According to Health Canada, healthy, good quality relationships and social support networks have a direct impact on our well-being and life expectancy. Healthy relationships have the potential to make us happier people and add to our feelings of self-worth. Throughout our lives, we are involved in many different kinds of relationships with family and friends; teachers and classmates; and intimate relationships with one or more partners. We should not forget to talk about one of the most important relationships we can have: the relationship we have with ourselves. Relationships have the potential to make us happier people and add to our feelings of self-worth. These are healthy relationships.

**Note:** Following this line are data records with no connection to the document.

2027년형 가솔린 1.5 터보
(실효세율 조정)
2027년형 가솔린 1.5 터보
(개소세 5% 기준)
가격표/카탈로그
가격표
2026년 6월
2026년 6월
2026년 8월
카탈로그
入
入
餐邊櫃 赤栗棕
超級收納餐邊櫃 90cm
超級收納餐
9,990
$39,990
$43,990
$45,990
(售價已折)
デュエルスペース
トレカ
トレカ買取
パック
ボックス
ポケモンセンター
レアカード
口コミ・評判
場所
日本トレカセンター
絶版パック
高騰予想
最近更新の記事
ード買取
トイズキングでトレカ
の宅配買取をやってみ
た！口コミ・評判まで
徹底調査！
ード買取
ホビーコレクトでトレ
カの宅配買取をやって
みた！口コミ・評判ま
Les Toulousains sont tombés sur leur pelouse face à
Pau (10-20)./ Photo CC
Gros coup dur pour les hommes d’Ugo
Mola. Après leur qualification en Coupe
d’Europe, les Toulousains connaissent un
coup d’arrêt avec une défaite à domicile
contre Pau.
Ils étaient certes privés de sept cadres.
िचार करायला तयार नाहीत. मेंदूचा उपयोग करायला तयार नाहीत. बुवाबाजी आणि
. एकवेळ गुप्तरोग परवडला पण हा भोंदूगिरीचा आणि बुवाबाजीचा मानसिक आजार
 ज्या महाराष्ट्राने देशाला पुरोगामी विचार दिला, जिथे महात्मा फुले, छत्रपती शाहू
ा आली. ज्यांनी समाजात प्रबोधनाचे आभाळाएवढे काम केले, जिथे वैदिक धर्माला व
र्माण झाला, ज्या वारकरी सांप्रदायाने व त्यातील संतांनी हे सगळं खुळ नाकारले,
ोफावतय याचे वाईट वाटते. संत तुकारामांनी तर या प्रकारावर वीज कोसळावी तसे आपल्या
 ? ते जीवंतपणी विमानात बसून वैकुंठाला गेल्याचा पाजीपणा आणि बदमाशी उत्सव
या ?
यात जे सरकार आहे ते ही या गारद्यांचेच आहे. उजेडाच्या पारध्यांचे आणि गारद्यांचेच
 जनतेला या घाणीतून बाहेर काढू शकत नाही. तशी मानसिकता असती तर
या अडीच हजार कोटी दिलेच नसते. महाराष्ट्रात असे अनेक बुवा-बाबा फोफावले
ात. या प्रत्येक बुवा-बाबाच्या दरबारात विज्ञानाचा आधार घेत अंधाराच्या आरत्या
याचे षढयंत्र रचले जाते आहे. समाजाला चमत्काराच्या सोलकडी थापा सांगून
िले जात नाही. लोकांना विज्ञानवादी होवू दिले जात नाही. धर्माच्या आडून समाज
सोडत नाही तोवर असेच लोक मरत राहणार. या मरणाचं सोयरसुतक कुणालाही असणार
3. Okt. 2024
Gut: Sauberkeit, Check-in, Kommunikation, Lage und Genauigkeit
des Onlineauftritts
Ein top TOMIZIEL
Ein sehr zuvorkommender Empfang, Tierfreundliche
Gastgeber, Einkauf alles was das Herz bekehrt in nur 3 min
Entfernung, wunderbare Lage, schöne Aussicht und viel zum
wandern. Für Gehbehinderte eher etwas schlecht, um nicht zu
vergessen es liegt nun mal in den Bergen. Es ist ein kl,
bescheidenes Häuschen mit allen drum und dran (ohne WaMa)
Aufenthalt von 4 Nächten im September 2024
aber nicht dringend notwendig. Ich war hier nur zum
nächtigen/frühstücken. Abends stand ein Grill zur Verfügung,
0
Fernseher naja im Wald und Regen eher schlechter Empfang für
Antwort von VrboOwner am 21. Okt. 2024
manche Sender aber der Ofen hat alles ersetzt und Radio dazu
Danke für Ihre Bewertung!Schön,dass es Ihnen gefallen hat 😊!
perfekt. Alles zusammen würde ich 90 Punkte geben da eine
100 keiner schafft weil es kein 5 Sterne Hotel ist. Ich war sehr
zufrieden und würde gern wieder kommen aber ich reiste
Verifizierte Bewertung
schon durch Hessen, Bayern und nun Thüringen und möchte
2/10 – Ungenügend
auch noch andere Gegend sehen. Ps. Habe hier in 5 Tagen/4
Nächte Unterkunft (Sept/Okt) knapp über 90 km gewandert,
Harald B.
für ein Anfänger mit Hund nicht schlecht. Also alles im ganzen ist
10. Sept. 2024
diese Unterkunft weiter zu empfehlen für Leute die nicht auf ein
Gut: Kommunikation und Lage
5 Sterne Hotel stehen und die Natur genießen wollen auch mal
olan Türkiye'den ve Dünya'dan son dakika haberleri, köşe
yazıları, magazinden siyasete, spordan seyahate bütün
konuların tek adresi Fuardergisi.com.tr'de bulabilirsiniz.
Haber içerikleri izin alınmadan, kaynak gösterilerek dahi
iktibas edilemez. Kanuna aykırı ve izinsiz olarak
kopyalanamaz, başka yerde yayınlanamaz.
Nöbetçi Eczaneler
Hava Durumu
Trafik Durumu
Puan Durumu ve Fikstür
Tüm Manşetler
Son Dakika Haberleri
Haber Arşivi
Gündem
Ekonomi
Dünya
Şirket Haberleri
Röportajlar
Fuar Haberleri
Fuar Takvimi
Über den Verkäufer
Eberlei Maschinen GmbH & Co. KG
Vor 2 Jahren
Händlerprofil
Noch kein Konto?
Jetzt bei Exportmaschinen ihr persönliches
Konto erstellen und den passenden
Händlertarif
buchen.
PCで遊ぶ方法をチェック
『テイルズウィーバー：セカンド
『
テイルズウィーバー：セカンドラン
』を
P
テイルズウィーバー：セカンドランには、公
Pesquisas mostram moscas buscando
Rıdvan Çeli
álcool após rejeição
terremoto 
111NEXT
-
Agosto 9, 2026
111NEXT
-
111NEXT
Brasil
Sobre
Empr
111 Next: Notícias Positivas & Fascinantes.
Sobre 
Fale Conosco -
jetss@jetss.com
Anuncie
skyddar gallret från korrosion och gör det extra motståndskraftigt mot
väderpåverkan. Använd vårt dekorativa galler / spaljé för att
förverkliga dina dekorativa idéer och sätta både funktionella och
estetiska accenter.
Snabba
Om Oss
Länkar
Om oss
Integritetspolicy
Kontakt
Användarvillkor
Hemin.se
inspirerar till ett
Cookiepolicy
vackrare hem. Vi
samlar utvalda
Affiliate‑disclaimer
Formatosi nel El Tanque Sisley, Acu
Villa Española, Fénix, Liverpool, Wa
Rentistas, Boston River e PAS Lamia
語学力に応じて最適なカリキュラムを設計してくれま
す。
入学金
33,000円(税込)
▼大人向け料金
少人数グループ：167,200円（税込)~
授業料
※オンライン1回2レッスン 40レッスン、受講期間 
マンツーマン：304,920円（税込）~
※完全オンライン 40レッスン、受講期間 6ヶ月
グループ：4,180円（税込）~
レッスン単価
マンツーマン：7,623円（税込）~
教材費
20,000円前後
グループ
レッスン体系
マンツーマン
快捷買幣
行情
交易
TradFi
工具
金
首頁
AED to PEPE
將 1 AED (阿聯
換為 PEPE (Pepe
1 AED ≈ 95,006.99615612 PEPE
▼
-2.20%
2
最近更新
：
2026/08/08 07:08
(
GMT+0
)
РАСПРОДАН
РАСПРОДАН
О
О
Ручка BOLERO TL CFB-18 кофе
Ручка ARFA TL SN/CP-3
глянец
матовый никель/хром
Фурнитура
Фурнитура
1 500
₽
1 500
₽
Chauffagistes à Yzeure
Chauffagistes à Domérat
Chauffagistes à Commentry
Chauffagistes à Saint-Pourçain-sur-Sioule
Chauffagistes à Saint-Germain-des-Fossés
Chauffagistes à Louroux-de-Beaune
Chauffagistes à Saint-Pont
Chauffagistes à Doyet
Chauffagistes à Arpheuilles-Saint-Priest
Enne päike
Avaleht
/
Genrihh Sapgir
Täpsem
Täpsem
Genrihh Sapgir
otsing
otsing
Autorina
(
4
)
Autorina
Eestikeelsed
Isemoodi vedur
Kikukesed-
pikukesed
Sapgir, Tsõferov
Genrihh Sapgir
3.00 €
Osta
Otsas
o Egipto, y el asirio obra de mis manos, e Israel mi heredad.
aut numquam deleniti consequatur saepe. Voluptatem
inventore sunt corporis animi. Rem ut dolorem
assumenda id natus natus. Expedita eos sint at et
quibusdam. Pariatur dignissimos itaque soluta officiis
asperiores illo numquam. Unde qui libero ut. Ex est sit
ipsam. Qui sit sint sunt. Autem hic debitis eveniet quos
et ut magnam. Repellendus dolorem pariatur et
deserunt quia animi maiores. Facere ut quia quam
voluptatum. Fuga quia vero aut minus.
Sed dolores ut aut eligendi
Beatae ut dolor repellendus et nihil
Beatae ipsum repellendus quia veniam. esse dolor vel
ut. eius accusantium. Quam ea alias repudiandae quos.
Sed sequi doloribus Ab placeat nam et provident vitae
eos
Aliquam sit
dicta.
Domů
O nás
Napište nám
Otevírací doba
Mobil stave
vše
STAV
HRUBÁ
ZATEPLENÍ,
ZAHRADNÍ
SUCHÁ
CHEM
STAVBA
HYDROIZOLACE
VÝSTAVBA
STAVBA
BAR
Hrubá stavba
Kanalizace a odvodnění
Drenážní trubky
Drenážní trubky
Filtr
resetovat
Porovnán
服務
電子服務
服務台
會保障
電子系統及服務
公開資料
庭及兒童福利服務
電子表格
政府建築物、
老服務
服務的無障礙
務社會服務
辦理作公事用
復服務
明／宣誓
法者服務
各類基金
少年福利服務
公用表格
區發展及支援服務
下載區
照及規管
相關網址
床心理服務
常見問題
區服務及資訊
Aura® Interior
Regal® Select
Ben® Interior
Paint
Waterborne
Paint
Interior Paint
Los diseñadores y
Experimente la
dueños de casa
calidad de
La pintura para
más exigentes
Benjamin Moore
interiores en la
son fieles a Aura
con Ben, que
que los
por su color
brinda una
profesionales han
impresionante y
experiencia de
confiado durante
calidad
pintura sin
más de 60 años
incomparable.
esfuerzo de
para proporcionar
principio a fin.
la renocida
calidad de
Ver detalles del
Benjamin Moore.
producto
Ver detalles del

Unfortunately, we can also be in unhealthy relationships. Unhealthy relationships may make us feel uncomfortable. It can be difficult to come to the realization that someone is not treating you with the respect that you deserve. It is important to remember that some disagreement is normal within relationships and usually compromise is required. This does not necessarily mean that a relationship is unhealthy. Here are some points to consider when thinking about whether a particular relationship is healthy or unhealthy:
In a healthy relationship, you:
- Treat each other with respect
- Feel comfortable and secure
- Support one another
- Communicate openly
- Encourage other friendships
- Use fair fighting techniques (no name calling)
- Take interest in each other’s lives
- Are not violent with each other
- Are dependable and trust one another
- Can be yourself
- Can have different opinions and interests
- Listen to one another
- Both compromise, say sorry and talk arguments out
- Have fun together
In an unhealthy relationship, one or both of you:
- Try to control the other
- Are afraid of disagreeing with the other
- Discourage one another from being close with anyone else
- Are overly possessive or jealous
- Prevent one another from doing things you enjoy
- Criticize or humiliate one another in front of others
- Push, shove, grab, hit or throw objects
- Harm or threaten to harm children, family, pets, or objects of personal value
- Criticize the others friends
- Ridicule or call names
- Make the other feel bad about themselve
- Cannot be yourself
- Control the others money or resources (i.e. car)
- Use physical force or threats to prevent the other from leaving
- Do not make time for each other
- Control how the other dresses
What about jealousy is this love?
Jealousy is about real or imagined fears; fear of being alone, fear of loss of love, fear of being dishonest in a relationship, fear of being embarrassed. The source of jealousy is usually insecurity within the relationship. The jealousy does not necessarily come from any action of your current partner, but rather from bad experiences in past relationships and imagined fears about potential pain in this relationship. Jealousy can ruin a relationship. Whether the jealousy is your own, or your partners, both of you must talk about it. For a relationship to grow, jealousy has to be dealt with. Communicating honestly with your partner is the best way to deal with jealousy.
Jealousy might seem like a sign of love, but when someone uses anger or jealousy to try to control what you do, where you go, who you talk to, what you wear, or acts like they own you, this is not love it is control. You have the right to talk to who you want to, wear what you want to wear, and go places you want to go to.
Your Rights in a Relationship
Healthy relationships are honest, respectful, and responsible. In a healthy relationship, partners don’t pressure each other to go against their personal values and they communicate openly about their feelings. Healthy relationships involve people who decide together how they will take responsibility for their relationships, and for the outcomes of the decisions they make.
If a partner, friend, family member, relative, or teacher is harming you physically, emotionally or sexually, tell someone you trust. This type of behaviour is against the law and needs to stop. There are many resources available to help you. If they encourage other harmful behaviours, like abusing alcohol or drugs, unsafe sexual behaviour, or other activities that make you feel uncomfortable, you have the right to leave the relationship. Trust your instincts and the people close to you whose opinions you trust and value. Everyone deserves to feel safe, valued and cared for. Remember; in a healthy relationship both people involved feel good about themselves. By treating yourself with self-respect and believing in your right to be treated well, you are taking important steps to developing healthy relationships.